On Tuesday afternoon, Josh Sheehan made history by being the first person to ever land a triple backflip on a motorcycle. The Australian freestyle motocross rider had spent months preparing for the feat by conducting a number of test flights off a nearly 40-foot tall ramp into a massive airbag landing pad, set up at Travis Pastrana's Maryland motorplex. With the bag in place, the risks because limited but not totally eliminated, and Sheehan was able to learn the feeling of flipping his bike three times while flying through the air. Once everything had been perfected, Sheehan and the crew were ready to pull the bag and ride it out on a massive landing ramp.
We scored an invitation to see the feat, along with mainstream outlets like Sports Illustrated and the Associated Press, but happened to be the only motorcycle media outlet. NBC was on hand to film the flip as a special event for a television special (set to come out sometime in July), Pastrana's backyard was treated as a closed filming set. Thus, we were barred from bringing our own camera equipment to the location and had to turn in our cell phones to security guards just before Sheehan hit the ramp. Still, it didn't kill the mood in the Maryland woods, as everyone in attendance waited with bated breath for the moment to finally take place.
Sheehan carried a handful of personal parts (FMF exhaust, suspension, GPR stabilizer) with him from Australia to tailor a borrowed Honda CRF450R to his liking, and his small crew of mates worked through the morning to put the final touches on the bike in a corner of Pastrana's massive garage amid the chaos. Of the few dozen people milling about the barn through, Sheehan was missing from the group, undoubtedly preparing for what was about to take place. Around 10 in the morning, the mass started the trek through the woods to the cleared plot of land that served as ground zero and we had our first glimpse at the towering takeoff ramp. Pushed right up to the hillside, the vertical lip made it be impossible not flip backward once the rider reached its peak. The landing looked just as unforgiving; a steep 20-foot tall assembly of metal covered in wood, virtually void padding to soften the blow.
Since we drove to Maryland from New York on Monday morning, we missed Sheehan's final leaps into the airbag. Those that witnessed the test jumps stated he had every single detail of the jump worked out, that landing on a solid structure wouldn't be too difficult because the setup was pretty much the same as before. Through the trial runs that spanned the last few months, the crew knew the exact speed needed to pull the flip flawlessly and added a small display to the base of the jump that signaled just how quickly Sheehan was traveling.
When Sheehan came it to location, the mood instantly changed.
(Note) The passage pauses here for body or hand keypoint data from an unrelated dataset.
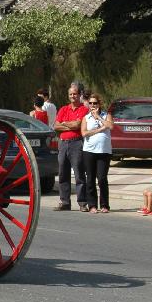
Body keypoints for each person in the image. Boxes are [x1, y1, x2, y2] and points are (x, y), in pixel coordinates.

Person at [53, 81, 89, 211]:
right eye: (70, 94)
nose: (73, 96)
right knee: (63, 173)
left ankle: (82, 203)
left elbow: (78, 125)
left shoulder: (84, 110)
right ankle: (65, 202)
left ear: (79, 95)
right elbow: (56, 126)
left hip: (76, 143)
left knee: (79, 173)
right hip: (63, 144)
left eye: (75, 94)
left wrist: (65, 123)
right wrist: (71, 124)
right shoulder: (63, 109)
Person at [80, 92, 113, 213]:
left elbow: (111, 126)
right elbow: (84, 133)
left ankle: (105, 205)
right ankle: (92, 205)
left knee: (102, 178)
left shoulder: (106, 115)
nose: (93, 105)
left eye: (95, 103)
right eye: (91, 103)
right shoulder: (86, 118)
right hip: (89, 151)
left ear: (99, 104)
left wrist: (99, 117)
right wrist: (100, 129)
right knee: (90, 179)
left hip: (104, 151)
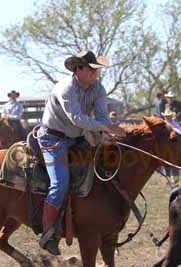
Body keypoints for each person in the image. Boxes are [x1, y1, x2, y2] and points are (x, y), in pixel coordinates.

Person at [37, 50, 125, 255]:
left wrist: (107, 130)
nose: (96, 74)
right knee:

Everyone knew a moment months in the making was about to occur, that there was only one chance at the triple backflip, that the difference between Sheehan riding away unscathed or a horrifying injury was very small. A long path was cleared through the woods to get the proper speed needed to hit the ramp, with the roar of the four-stroke engine serving as the only indicator of his approach. After a few glances at the takeoff, Sheehan disappeared back into the dark brush as cheers from the Nitro Circus crew echoed from the landing area.
The jump itself was a blur of speed and noise. First came the thundering engine noise from the forest when Sheehan sped out of the woods and towards the ramp, then the revs of the engine during the jump, and finally the boom from the metal and wood when he touched down on the ramp. The first flip happened almost as soon as the wheels left the lip, the rotation finished as he reached peak height some 80 feet above the ground, and the third occurred just as he fell from the sky.
Although you cannot see it on film, Sheehan drifted slightly to the left during the rotations and landed off-center on the ramp. No matter, the stunt had been accomplished. During post-jump interviews for television, Sheehan managed to describe the jump to a staff of still-bewildered viewers. The celebration really started back at the garage, where he burned the rear tire down to the cords with donuts and a burnout in the driveway.
Will we ever see another triple backflip? Nine years ago we thought the idea of someone matching Travis Pastrana's double backflip was insane, but it's been landed with regularity lately during the Nitro Circus Live tours. What may keep the triple flip from becoming routine isn't just the danger, but the unusual ramp setup required to fling a man and a motorcycle almost 80 feet into the air. It's a massive series of structures, impossible to fit into roofed stadiums and transport around the world. For now Josh Sheehan is the only person to stick what was once an impossible feat, and for all we know, could remain the sole person forever.